The cleanest way to use it is to wait for evidence that wave C is ending near the projected A=C zone, rather than trying to catch a falling knife mid-correction. As always, the discipline is to define the invalidation level in advance: if price keeps extending well beyond where the zigzag should have completed, the corrective read was wrong and the structure is something larger. The companion pattern, with its very different sideways character, is covered in the flat correction, and the live counting workflow in how to count Elliott waves.
Fibonacci relationships in a zigzag
Zigzags respect Fibonacci proportions closely enough that the ratios become a practical confirmation tool. Three relationships matter most. Wave B typically retraces between 38.2% and 61.8% of wave A — the shallow bounce that defines the pattern; a B wave that retraces much more than this is pointing toward a flat instead. Wave C most often runs to roughly equality with wave A (a 1:1 relationship), which is the single most useful projection for estimating where the correction will end. In stronger corrections, wave C can extend to 1.272 or 1.618 times the length of wave A.
Putting these together gives a workable plan: once wave A and the shallow wave B are in place, projecting C as equal to A — and noting the 1.272 and 1.618 extensions as deeper alternatives — frames a zone where the zigzag is likely to complete. When that projected zone also lines up with a prior support level or a higher-degree wave boundary, the confluence makes the read considerably stronger. This is the same confluence principle that runs through all of Elliott Wave's interaction with Fibonacci proportions.
Telling a zigzag apart from its cousins
Three quick comparisons keep the zigzag distinct from the patterns it is most often confused with:
- Versus a flat — the zigzag subdivides 5-3-5 with a shallow B; the flat subdivides 3-3-5 with a deep B that returns near the start of A. Depth of B is the fastest tell, as covered in the flat correction.
- Versus an impulse — a zigzag is a three-wave correction against the trend, even though its A and C legs each contain a five. An impulse is a five-wave move with the trend. Context — whether the move runs with or against the higher-degree trend — settles it.
- Versus a triangle — triangles are sideways, converging and built from five overlapping legs; zigzags are sharp, directional and built from three. They rarely look alike once the slope is considered.
Zigzags and alternation
The guideline of alternation gives the zigzag predictive value beyond its own boundaries.

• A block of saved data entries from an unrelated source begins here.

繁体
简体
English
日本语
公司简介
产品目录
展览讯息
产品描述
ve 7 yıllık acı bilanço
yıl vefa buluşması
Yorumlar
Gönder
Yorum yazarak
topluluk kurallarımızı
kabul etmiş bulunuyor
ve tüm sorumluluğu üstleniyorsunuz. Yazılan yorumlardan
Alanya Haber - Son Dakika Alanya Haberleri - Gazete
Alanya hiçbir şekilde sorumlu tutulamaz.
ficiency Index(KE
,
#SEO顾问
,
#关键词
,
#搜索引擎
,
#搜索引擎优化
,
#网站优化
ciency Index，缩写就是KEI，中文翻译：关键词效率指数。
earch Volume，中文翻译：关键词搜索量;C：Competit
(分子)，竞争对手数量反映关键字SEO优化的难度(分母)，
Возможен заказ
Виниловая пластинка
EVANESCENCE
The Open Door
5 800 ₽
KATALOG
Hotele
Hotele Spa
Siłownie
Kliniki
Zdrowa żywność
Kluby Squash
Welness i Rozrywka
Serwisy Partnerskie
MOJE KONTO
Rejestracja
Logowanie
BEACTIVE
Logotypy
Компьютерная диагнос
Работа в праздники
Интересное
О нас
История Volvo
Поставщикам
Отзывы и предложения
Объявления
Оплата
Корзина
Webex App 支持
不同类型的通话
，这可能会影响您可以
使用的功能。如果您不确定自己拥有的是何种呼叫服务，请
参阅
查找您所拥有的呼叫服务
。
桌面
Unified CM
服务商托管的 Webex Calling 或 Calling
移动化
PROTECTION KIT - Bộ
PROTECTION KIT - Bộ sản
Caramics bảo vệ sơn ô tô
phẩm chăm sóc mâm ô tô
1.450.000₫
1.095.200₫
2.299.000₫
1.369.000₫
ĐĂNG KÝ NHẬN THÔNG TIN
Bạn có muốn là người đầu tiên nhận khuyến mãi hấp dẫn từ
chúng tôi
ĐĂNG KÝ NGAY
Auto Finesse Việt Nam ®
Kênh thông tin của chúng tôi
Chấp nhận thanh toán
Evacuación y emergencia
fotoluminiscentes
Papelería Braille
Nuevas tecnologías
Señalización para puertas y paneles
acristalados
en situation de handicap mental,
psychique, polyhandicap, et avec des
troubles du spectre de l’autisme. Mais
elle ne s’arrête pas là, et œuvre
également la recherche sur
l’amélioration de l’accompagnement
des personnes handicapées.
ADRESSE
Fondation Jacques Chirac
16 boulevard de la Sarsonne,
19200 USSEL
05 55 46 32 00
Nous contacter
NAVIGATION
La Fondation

Because corrections within a single impulse tend to alternate in form, a sharp zigzag in the wave 2 position is itself a hint that the eventual wave 4 will not be a zigzag — more likely a sideways flat or triangle. So spotting a zigzag early does double duty: it tells you how the current correction is likely to behave, and it sets your expectation for the character of the next one. That kind of forward expectation, grounded in structure rather than guesswork, is exactly what makes the corrective patterns worth learning despite their reputation for difficulty.
A zigzag is a sharp 5-3-5 A-B-C correction with a shallow B wave (38.2–61.8% of A) and a C that often equals A. It is the correction most often mistaken for a new trend — read the shallow B to confirm it, project C from A with Fibonacci, and let alternation tell you the next correction will likely differ.